Faced with this onslaught of disingenuity, Democrats have two options. They can accept a half-century of far-right, partisan jurisprudence while protesting that Republicans are hypocrites. Or Democrats can stop complaining about the new rules and start playing by them. The first choice rests upon the theory that it is possible to shame politicians who’ve demonstrated, over and over again, that they have no capacity for shame. The second rests upon the theory that Democrats have an obligation to play constitutional hardball—not just to protect their agenda, but to save the court’s legitimacy and preserve democracy itself. And if that obligation does exist, the proportional response is immediate and unapologetic expansion of the Supreme Court.
There is, of course, a key difference between McConnell’s antics and court expansion: Blockading a Supreme Court nominee for 11 months was completely unprecedented in American history; expanding the court is not. To the contrary, Congress has altered the size of the court many times throughout history, occasionally for political purposes, as the Constitution does not set a fixed number of justices; Congress simply sets the number by passing a law. There have been as few as six justices and as many as 10. In 1863, Congress added the 10th justice to dilute the influence of Southerners on the court. Then, in 1866, Congress subtracted three justices, largely to prevent President Andrew Johnson from making any appointments. Finally, in 1869, Congress brought the number back to nine, allowing President Ulysses S. Grant to fill the newly restored seats.
Indeed, McConnell himself has altered the number of justices to influence the court’s outcomes. By refusing to consider Garland, McConnell reduced the Supreme Court to an eight-member body for more than a year. Multiple Republican senators, including Ted Cruz, said they would not confirm any nominees put forth by Hillary Clinton; their scheme would have reduced the court’s membership indefinitely. Republicans have already legitimized the strategy of modifying the Supreme Court’s membership by changing the number of justices on the bench.

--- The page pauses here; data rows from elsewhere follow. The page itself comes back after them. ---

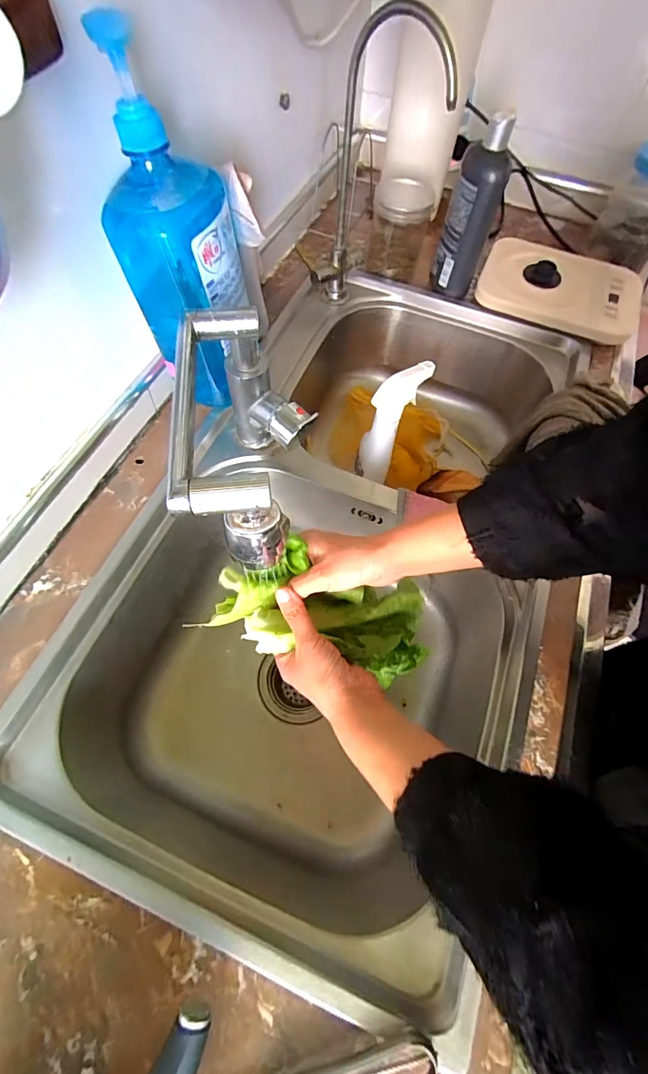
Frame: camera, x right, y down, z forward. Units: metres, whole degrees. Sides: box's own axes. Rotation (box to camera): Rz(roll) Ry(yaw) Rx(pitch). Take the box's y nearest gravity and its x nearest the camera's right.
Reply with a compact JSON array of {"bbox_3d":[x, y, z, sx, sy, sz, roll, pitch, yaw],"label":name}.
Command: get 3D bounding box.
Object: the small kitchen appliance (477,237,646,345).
[{"bbox_3d":[0.358,-0.383,0.611,0.228,0.025,0.177,22,65,7],"label":"small kitchen appliance"}]

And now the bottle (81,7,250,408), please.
[{"bbox_3d":[-0.133,-0.259,0.382,0.106,0.270,0.090,-8,65,-7],"label":"bottle"}]

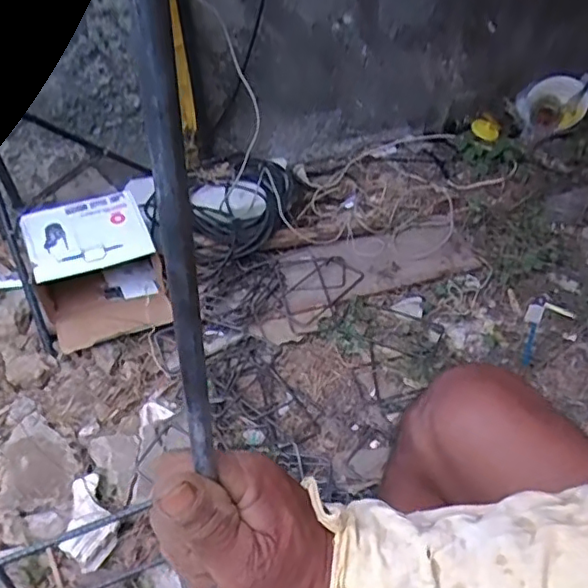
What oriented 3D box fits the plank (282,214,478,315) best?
[{"bbox_3d":[0.171,-0.072,1.253,0.399,0.030,0.185,-12,47,-7],"label":"plank"}]

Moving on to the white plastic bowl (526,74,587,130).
[{"bbox_3d":[0.689,-0.499,1.556,0.145,0.136,0.037,16,0,0],"label":"white plastic bowl"}]

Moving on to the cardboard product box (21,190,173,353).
[{"bbox_3d":[-0.377,-0.045,1.141,0.222,0.160,0.268,-19,43,-17],"label":"cardboard product box"}]

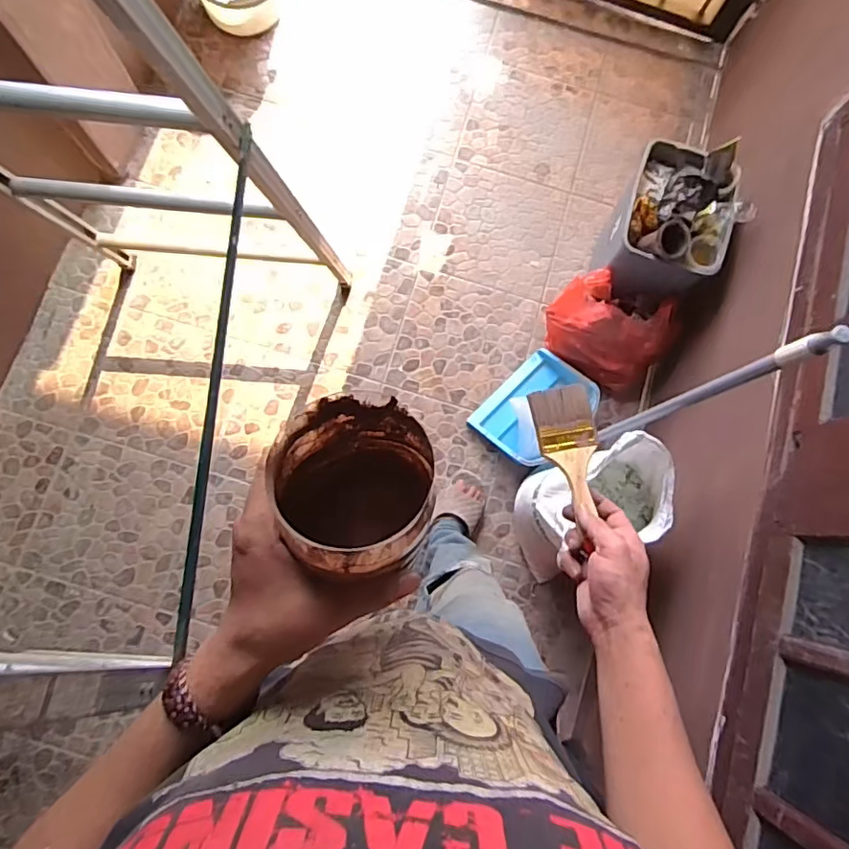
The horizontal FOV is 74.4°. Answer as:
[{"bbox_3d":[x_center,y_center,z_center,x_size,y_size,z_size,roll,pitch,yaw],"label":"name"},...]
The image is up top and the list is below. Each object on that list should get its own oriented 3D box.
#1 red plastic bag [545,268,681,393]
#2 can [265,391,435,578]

These tactics may be distasteful, but they are plainly lawful. And under Republicans’ current reasoning, if Democrats take power in November, they will have every right—perhaps even a duty—to add seats to the Supreme Court. In Alexander’s words, “no one should be surprised” if Democrats expand the court, since “the Constitution gives senators the power to do it.” After all, in Thune’s phrasing, Democrats must “ensure we have an impartial judiciary,” not one biased toward a particular party. And what about Blunt’s belief that senators “have some obligation to do” what they think a majority of senators want? If a majority of the Senate supports court expansion, don’t senators have an “obligation” to respect their wishes?
This overt politicization of the Supreme Court might constitute mutually assured destruction. The court would lose institutional prestige. Lawmakers would surely be tempted to reject its decisions outright, denying the justices’ authority to say what the law is. But if Trump rams through another justice, that threat will exist regardless of whether Democrats retaliate. Countless Americans will reject the court’s legitimacy as it entrenches more and more Republican policies against the popular will. At worst, expanding the court will neutralize the GOP’s power grab, delegitimize the court, and shift constitutional decision-making back to the democratic branches.
It may be difficult for some Democrats to accept that the old rules governing Supreme Court nominations have gone out the window. There was once, at least in the popular imagination, a playbook, respected by both sides, that kept politics at arms length from the confirmation process. But McConnell lit that playbook on fire in his ruthless crusade to transform the court into an arm of the GOP. Now Democrats have to decide if they will accept a partisan, far-right judiciary for the next generation or use the new rules to respond in kind.